* Passage:
Hot Sausage and Chicken Cacciatore
By January 1, 2013Published:
- Yield: 4 servings
- 3 tablespoons olive oil light, divided
- salt and pepper
- 4 chicken thighs preferable with skin and bones
- 3/4 pound hot Italian sausages
- 3/4 pound mushrooms quartered
- 2 12-oz containers grape tomatoes
- 1/2 cup dry red wine
- 3 cloves garlic minced
- 1 1/2 teaspoons resemary chopped, fresh
- 1/2 cup basil coarsely chopped, fresh
- Heat 2 tablespoons of the oil in a large skillet over medium-high heat. Sprinkle the salt and pepper on both sides of the chicken and add to the skillet, along with the sausages. Sauté 5 minutes per side and remove to a large bowl. Add the mushrooms to the skillet and sauté 4 minutes. Add to the same bowl with the chicken and sausages.
- Add the remaining oil to the skillet and add the tomatoes, wine, garlic and rosemary. Cover and reduce the heat to medium. Cook 5 minutes. Using a potato-masher, lightly crush the tomatoes. Return the chicken to the skillet and reduce the heat to medium-low. Simmer uncovered for 5 minutes. Add the remaining contents of the bowl to the skillet. Simmer uncovered about 15 minutes longer, turning the chicken and sausages often.
- Place the chicken and sausages on a serving platter. Cut the sausages on the diagonal into thick slices. Stir the basil into the tomato sauce. Adjust the seasonings if desired. Spoon over the meat and serve warm.

* Stored data:
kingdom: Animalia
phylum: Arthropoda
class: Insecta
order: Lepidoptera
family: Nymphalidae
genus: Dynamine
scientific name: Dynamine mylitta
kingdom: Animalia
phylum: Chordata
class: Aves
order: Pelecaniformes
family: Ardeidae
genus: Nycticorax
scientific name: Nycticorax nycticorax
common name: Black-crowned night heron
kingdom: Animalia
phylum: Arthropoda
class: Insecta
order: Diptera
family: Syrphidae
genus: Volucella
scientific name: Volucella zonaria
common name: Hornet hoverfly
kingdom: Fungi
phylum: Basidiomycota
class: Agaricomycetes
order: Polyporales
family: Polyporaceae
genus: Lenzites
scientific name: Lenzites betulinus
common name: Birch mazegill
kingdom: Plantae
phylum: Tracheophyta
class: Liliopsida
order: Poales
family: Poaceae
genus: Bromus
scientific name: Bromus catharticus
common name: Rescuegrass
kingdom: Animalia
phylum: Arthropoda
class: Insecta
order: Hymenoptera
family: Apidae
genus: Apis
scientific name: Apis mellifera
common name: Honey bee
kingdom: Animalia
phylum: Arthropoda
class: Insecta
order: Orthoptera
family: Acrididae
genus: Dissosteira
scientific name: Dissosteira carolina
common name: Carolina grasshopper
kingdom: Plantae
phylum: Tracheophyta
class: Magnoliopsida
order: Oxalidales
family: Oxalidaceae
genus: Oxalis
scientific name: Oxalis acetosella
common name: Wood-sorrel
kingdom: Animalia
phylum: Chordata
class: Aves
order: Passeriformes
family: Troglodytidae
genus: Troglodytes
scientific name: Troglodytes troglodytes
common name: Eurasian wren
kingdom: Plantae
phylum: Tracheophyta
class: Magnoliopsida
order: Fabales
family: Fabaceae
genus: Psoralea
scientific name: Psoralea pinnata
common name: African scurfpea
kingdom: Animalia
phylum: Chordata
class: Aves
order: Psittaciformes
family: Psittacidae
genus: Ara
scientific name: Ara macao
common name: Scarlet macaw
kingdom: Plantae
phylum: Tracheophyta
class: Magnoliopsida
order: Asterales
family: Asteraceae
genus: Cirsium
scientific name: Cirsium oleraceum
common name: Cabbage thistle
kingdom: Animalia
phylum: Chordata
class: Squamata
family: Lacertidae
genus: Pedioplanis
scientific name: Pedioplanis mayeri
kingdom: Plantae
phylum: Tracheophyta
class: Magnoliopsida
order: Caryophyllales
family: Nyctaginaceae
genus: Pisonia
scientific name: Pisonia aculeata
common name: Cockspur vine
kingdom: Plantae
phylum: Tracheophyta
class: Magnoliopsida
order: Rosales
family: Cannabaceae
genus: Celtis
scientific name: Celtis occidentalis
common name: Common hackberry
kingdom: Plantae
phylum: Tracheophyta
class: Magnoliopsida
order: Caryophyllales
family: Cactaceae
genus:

* Prompt 1: Decide whether each statement agrees with the cacciatore recipe. Answer yes or no for each, and quote the words of the recipe that decide it. (a) The mushrooms are sautéed for 4 minutes. (b) The recipe calls for white wine. (c) The recipe makes 6 servings.
* Prompt 2: Reproduce the part of the cacciatore recipe that begins at the words "- Place the" and stops after the words "and serve warm.".
* Prompt 3: In the cacciatore recipe, how long are the chicken and sausages sautéed on each side at first?

* Final answer 1:
(a) Yes: "Add the mushrooms to the skillet and sauté 4 minutes."
(b) No: "1/2 cup dry red wine"
(c) No: "Yield: 4 servings"

* Final answer 2:
- Place the chicken and sausages on a serving platter. Cut the sausages on the diagonal into thick slices. Stir the basil into the tomato sauce. Adjust the seasonings if desired. Spoon over the meat and serve warm.

* Final answer 3: 5 minutes per side.